Cal State Los Angeles, Sacramento State and CSU Channel Islands will all pivot to virtual to begin the spring semester, CSU spokeswoman Toni Molle said in an email Wednesday morning.
CSULA will be remote for three weeks; Sac State for two weeks and CSU Channel Islands for two weeks.
Meanwhile, at Cal State Northridge, “Internal discussions are taking place this week,” according to Carmen Chandler, a spokeswoman with the university, but no firm decisions have yet been made about switching to virtual classes.
And at Cal State Dominiguez Hills, the issue is similar. CSUDH administrators have not yet announced a decision, but internal discussions over the matter are taking place, Lilly McKibbin, a media relations specialist for the school told this newsgroup.
Officials from other Cal State campuses had not yet returned calls for updates.
“By allowing the peak of the surge to pass before beginning in-person instruction, we hope to help reduce the spread of COVID-19 in our university community and the other hardships it causes,” CSULA President William Covino said in a Tuesday statement. “We look forward to returning to in-person instruction and activities. We will keep you informed and provide you with updates in the days and weeks ahead.”
Some UC schools have also announced they would begin the new year with online instruction, including UCLA and UC Irvine.
The schools’ decisions arrive as Southern California copes with the sweeping winter surge of the pandemic, fueled by the highly transmissible omicron variant. Evidence has been presented that the variant, though it spreads more swiftly, does not make people as sick as its predecessors. Nonetheless, the number of people hospitalized with COVID is on the rise and officials fear this wave could overwhelm resources at the county’s hospitals, should the outbreak grow more severe.
Thousands of Southern California children resumed in-person classes on Monday, and thousands more will return in the next week. Many will face tightened safety protocols — including at schools in the L.A. Unified School District, which announced that all of its students and employees must be tested before returning to campuses next week.
Gov. Gavin Newsom previously said 6 million at-home COVID testing kits would be distributed to every student in the state, but delivery of those kits has been slower than originally planned, with some districts still not receiving any.

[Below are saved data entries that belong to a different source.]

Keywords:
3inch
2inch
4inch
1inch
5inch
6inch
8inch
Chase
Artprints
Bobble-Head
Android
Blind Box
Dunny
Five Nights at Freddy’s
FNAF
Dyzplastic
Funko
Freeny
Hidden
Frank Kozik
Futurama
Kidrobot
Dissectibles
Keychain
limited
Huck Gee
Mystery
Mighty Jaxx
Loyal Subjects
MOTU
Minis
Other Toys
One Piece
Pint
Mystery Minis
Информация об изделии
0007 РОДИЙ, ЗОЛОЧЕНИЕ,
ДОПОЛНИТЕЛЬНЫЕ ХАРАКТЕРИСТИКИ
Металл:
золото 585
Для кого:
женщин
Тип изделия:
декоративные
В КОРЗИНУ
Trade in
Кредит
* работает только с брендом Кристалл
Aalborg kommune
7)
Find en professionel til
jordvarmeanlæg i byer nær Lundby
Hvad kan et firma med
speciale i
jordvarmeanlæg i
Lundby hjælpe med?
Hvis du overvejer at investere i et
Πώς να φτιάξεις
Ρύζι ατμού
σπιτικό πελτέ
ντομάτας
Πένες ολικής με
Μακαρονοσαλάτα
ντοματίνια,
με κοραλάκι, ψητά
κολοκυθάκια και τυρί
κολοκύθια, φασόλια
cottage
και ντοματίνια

Local officials said they’ll help distribute kits to students, being made available by the state, when they arrive.
The state is averaging 22,794 new daily cases, the state’s website showed Wednesday, over the past eight weeks.

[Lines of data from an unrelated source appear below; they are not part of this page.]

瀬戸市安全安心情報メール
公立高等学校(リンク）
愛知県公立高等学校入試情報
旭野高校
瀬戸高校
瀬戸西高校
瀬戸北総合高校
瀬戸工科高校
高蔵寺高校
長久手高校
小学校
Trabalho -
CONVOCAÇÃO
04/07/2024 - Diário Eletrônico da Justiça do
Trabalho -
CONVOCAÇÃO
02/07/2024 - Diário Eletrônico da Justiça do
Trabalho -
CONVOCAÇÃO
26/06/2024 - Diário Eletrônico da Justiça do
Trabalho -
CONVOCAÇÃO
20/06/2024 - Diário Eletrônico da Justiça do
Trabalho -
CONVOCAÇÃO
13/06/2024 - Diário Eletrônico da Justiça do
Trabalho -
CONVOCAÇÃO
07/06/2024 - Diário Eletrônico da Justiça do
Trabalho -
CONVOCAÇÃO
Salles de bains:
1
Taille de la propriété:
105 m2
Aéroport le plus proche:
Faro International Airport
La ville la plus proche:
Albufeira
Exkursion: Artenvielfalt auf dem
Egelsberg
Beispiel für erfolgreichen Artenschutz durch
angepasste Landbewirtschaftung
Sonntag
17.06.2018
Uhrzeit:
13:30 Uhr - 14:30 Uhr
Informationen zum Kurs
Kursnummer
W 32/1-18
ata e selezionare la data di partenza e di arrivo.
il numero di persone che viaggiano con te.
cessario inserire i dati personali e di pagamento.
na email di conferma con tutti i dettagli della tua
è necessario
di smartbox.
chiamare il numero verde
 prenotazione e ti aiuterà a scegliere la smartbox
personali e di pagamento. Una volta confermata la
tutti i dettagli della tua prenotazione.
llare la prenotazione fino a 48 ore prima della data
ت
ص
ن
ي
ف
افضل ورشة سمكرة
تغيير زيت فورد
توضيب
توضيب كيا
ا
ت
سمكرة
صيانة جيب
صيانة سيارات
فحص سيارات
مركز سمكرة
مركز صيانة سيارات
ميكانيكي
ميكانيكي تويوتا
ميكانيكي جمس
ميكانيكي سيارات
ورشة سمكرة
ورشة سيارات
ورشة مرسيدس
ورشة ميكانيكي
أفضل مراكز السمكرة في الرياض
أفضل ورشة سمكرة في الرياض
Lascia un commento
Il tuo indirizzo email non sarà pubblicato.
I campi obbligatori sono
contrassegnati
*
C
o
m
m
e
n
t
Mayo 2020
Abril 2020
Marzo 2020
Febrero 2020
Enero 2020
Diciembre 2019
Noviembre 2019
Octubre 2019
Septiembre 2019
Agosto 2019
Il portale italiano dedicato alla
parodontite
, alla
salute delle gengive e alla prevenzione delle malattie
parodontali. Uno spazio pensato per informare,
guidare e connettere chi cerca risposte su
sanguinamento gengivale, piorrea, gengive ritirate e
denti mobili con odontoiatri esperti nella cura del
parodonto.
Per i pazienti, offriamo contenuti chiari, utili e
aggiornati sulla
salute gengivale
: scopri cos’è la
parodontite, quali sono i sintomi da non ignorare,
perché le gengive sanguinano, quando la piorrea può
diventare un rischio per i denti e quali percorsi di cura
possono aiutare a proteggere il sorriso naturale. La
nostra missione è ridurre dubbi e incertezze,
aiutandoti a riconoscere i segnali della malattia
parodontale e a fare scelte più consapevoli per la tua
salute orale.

Meanwhile, the U.S. District Court for the Central District of California has suspended jury trials for at least three weeks due to a surge of COVID-19 cases within the region’s federal courthouses, according to a court memo obtained Tuesday.

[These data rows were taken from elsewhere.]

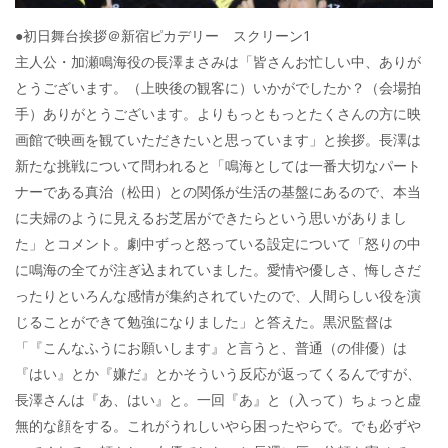
●初日舞台挨拶＠新宿ピカデリー スクリーン1
主人公・加瀬鳴海役の長澤まさみは「皆さんお忙しい中、ありが
とうございます。（上映後の観客に）いかがでしたか？（会場拍
手）ありがとうございます。よりもっともっとたくさんの方に映
画館で映画を観ていただきたいと思っています」と挨拶。長澤は
新たな挑戦について問われると「鳴海としては一番大切なパート
ナーである真治（松田）との関係が生活の基盤にあるので、本当
に夫婦のように見えるお芝居ができたらという思いがありまし
た」とコメント。劇中ずっと怒っている設定について「怒りの中
に鳴海の全てが注ぎ込まれていました。愛情や優しさ、悔しさだ
ったりといろんな感情が集約されていたので、人間らしい役を演
じることができて勉強になりました」と答えた。黒沢監督は
「『こんなふうにお願いします』と言うと、普通（の俳優）は
『はい』とか『嫌だ』とかそういう反応が返ってくるんですが、
長澤さんは『あ、はい』と。一回『あ』と（入って）ちょっと虚
無的な顔をする。これがうれしいやら困ったやらで。でも必ずや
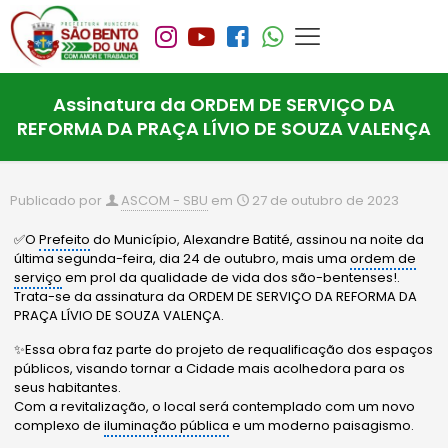
Assinatura da ORDEM DE SERVIÇO DA
REFORMA DA PRAÇA LÍVIO DE SOUZA VALENÇA
Publicado por
ASCOM - SBU
em
27 de outubro de 2023
✅O
Prefeito
do Município, Alexandre Batité, assinou na noite da
última segunda-feira, dia 24 de outubro, mais uma
ordem de
serviço
em prol da qualidade de vida dos são-bentenses!.
Trata-se da assinatura da ORDEM DE SERVIÇO DA REFORMA DA
PRAÇA LÍVIO DE SOUZA VALENÇA.
✨Essa obra faz parte do projeto de requalificação dos espaços
públicos, visando tornar a Cidade mais acolhedora para os
seus habitantes.
Com a revitalização, o local será contemplado com um novo
complexo de
iluminação pública
e um moderno paisagismo.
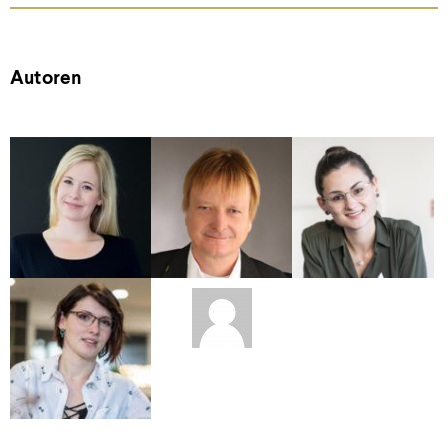
Autoren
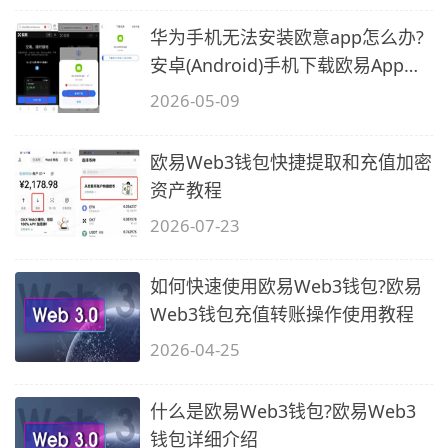
册
华为手机无法安装欧意app怎么办?
买
安卓(Android)手机下载欧易App常
卖
见问题
2026-05-09
币
操
作
欧易Web3钱包快捷提取和充值加密
使
资产教程
用
2026-07-23
总
攻
如何快速使用欧易Web3钱包?欧易
略
Web3钱包充值转账操作使用教程
(app
2026-04-25
端)
什么是欧易Web3钱包?欧易Web3
钱包详细介绍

The suspension of civil and criminal jury trials will remain in effect through at least Jan. 24, and other significant hearings are expected to take place via video conferencing. A motion hearing scheduled Friday in the public corruption case of ex-Los Angeles city councilman Jose Huizar, for example, has been moved to Zoom.
Central District courthouses are located in Los Angeles, Riverside, Pasadena and Santa Ana. Federal cases tied to San Bernardino County are often heard in the Riverside federal courthouse.